Infact the ratio of ERα:ERβ is increased in carcinogenesis and expression of ERβ was associated with lower breast tumor aggressiveness and improved disease-free survival rates compared with those ERβ-negative tumors. One theory for the effects of ERβ on the growth of breast tumors is that it may dimerize with ERα and silence its activation functions and that loss of ERβ in cancer cells could signal the stage of estrogen-dependent tumor progression.

Phytoestrogens seem to have an enancher effect on the ERβ activity in two ways:
1)Their differential affinities for ER-α and ER-β suggest that physiologic concentrations of phytoestrogens may be enough to activate ER-β but not ER-α, implying that rather than acting via the classical ER-α pathway, phytoestrogens may activate ER-β and induce its antiproliferative effects
2)It seems that they are able to induce the expression of the beta isoform of the receptor.

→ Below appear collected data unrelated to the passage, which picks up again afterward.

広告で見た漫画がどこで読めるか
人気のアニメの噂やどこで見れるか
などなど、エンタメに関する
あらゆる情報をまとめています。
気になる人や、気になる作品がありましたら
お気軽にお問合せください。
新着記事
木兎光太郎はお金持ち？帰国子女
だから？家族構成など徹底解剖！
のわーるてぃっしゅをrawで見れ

Phytoestrogens and breast cancer –promoters or protectors?, 2006

Phytoestrogens and Breast Cancer Prevention: Possible Mechanisms of Action, 2008

On the contrary very few studies have focused on the posible negative effect of phytoestrogens on estrogen-induced breast cancers. In any case, increased soy intake in patients with breast cancer can be counterproductive since it has been suggested also that isoflavones may compromise the effect of Tamoxifen, an used drug for the treatment of ER+ breast cancer (estrogen receptor positive, meaning those cancers the growth of which is estrogen dependent).